In requesting to intervene in the Alaska district court appeal against the Chukchi Sea lease sale, Attorney General Dan Sullivan told the court that the state’s interests cannot be represented by other parties in the case, the State of Alaska Department of Law said July 14.

And the state told the court that the oil and gas industry is the largest private employer in Alaska and provides 90 percent of the state’s general fund revenues.

“If these activities are curtailed, Alaska will be harmed by the loss of property tax revenues, employment and income to local communities,” the state added.

The state also commented that Kevin Banks, director of Alaska’s Division of Oil and Gas, has said that cancellation of the Chukchi Sea leases would curtail oil industry outer continental shelf exploration expenditure and discourage the oil industry from participating in future offshore Alaska lease sales. Oil from the Chukchi Sea could also reduce the future unit cost of transporting oil through the trans-Alaska oil pipeline, thus increasing royalties from oil produced from northern Alaska state land, Banks said.

NEPA violated?

The plaintiffs in the appeal against the Chukchi Sea lease sale claim that in preparing an environmental impact statement for the sale MMS violated NEPA by acknowledging that the lease sale would impact wildlife such as polar bears and walrus, while not adequately considering how the oil and gas activities would add to the impact of climate change on wildlife and subsistence hunting activities.

The plaintiffs also said that, in the EIS, MMS limited the scope of potential Chukchi Sea oil developments to 1 billion barrels of oil, despite also saying that at an oil price of $60 per barrel as much as 8.4 billion barrels of oil might viably be discovered and developed. MMS also limited its Chukchi development scenario assessment to the possibility of shipping Chukchi Sea oil to market through a new overland pipeline connecting with the trans-Alaska oil pipeline, thus failing to consider the possibility of shipping the oil to market by tanker and failing to consider the potential for Chukchi Sea natural gas production, including the possibility of developing LNG export facilities, the plaintiffs said.

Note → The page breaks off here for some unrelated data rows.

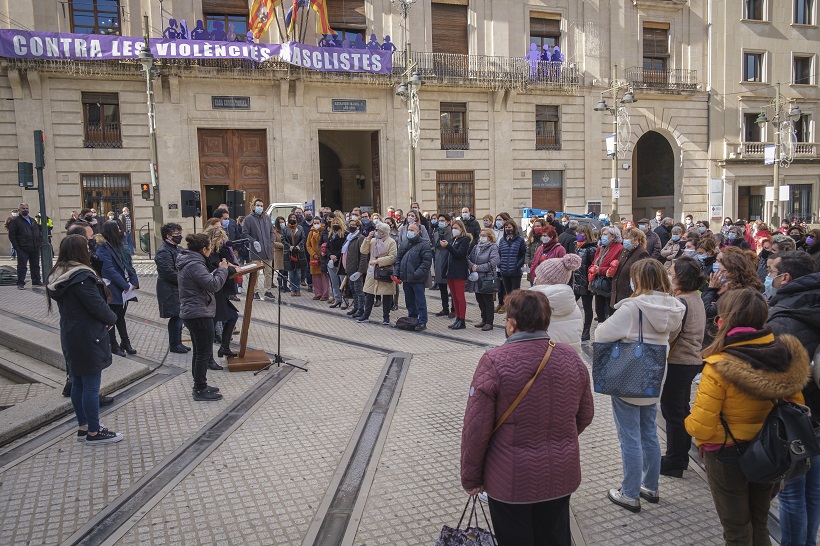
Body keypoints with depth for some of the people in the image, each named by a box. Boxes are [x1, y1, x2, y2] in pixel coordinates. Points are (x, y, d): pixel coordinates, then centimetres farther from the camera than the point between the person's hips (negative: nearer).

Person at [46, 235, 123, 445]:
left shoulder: (58, 276, 8)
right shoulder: (82, 277, -21)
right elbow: (97, 306, -21)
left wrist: (106, 318, 7)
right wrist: (112, 318, -1)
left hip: (70, 337, 9)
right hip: (87, 338, -9)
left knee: (78, 383, 16)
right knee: (91, 385, -2)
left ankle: (83, 426, 27)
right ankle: (94, 433, 6)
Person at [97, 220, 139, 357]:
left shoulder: (121, 246, 8)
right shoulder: (103, 250, -15)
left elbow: (129, 266, 7)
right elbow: (110, 271, -21)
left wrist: (134, 283, -7)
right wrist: (126, 286, -21)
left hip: (125, 289, 7)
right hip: (112, 291, -7)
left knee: (120, 316, 18)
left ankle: (125, 343, 28)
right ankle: (114, 346, 17)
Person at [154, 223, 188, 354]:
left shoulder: (177, 248, 14)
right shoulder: (164, 252, -17)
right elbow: (169, 273, -24)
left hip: (179, 289, 9)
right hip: (171, 290, -9)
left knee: (178, 317, 14)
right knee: (176, 317, -2)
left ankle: (177, 342, 25)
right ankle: (174, 345, 10)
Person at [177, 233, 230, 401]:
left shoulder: (189, 262, 12)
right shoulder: (195, 265, -20)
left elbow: (206, 280, 17)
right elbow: (213, 285, -24)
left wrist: (219, 270, 7)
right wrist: (222, 270, -10)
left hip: (192, 313, 11)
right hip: (200, 314, -11)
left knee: (199, 351, 19)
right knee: (204, 353, -2)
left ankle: (199, 386, 29)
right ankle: (200, 391, 6)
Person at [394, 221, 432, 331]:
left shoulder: (424, 244, -8)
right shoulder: (404, 244, 14)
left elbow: (427, 261, -15)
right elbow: (398, 259, 18)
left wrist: (418, 274, -21)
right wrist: (396, 273, 6)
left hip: (418, 280, -7)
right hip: (406, 278, 7)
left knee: (420, 301, -2)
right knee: (409, 301, 15)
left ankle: (422, 322, 3)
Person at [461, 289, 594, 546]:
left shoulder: (494, 362, -20)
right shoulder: (572, 358, -5)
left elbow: (476, 428, -17)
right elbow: (585, 415, 7)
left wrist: (471, 478, -4)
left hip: (511, 479, -4)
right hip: (561, 474, 5)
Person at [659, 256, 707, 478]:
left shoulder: (681, 302, -21)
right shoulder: (695, 298, 8)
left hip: (678, 363, -10)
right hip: (692, 360, 10)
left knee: (672, 411, 1)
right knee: (681, 409, 19)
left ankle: (674, 463, 11)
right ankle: (681, 457, 32)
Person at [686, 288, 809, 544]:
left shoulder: (720, 367, -27)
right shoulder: (786, 356, -11)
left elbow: (701, 426, -25)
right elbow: (796, 406, 0)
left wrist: (689, 422, -3)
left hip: (728, 458, -5)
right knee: (760, 525, 25)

Limiting potential development to 1 billion barrels of oil or less also impacts the analysis of oil spill risks, the plaintiffs said. And, in reviewing these risks, the EIS assumes dependence on in-situ burning and chemical dispersal as spill response techniques without considering the impacts of these techniques on the environment, the plaintiffs said. And, although the EIS acknowledges that oil spills may adversely impact wildlife, the EIS does not adequately analyze those potential impacts on species such as gray whales and their prey, they said.

Seismic impacts

The plaintiffs also questioned the impact of seismic surveying on wildlife, saying that the effectiveness of mitigation measures stipulated for seismic operations was not analyzed in the EIS and that the effects of the surveys on wildlife and subsistence hunting were not adequately discussed.

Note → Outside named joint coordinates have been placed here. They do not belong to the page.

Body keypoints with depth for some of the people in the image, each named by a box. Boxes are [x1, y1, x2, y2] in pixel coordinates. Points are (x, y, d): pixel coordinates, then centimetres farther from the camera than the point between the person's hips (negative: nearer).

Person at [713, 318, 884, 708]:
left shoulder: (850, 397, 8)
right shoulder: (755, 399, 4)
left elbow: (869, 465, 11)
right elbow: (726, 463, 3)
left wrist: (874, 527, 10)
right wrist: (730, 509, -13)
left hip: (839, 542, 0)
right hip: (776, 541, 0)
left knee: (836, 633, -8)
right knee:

And, specifically, the EIS did not analyze the cumulative impact of regional oil and gas development on threatened eider ducks, the plaintiffs said.

Steller’s and spectacled eider are listed as threatened under the Endangered Species Act and, although the U.S. Fish and Wildlife Service provided a required opinion on the possible impact of Chukchi oil and gas development on these species, that opinion did not take into account the parallel impact on the species of oil and gas activities in the neighboring National Petroleum Reserve-Alaska and in the Beaufort Sea, the plaintiffs said.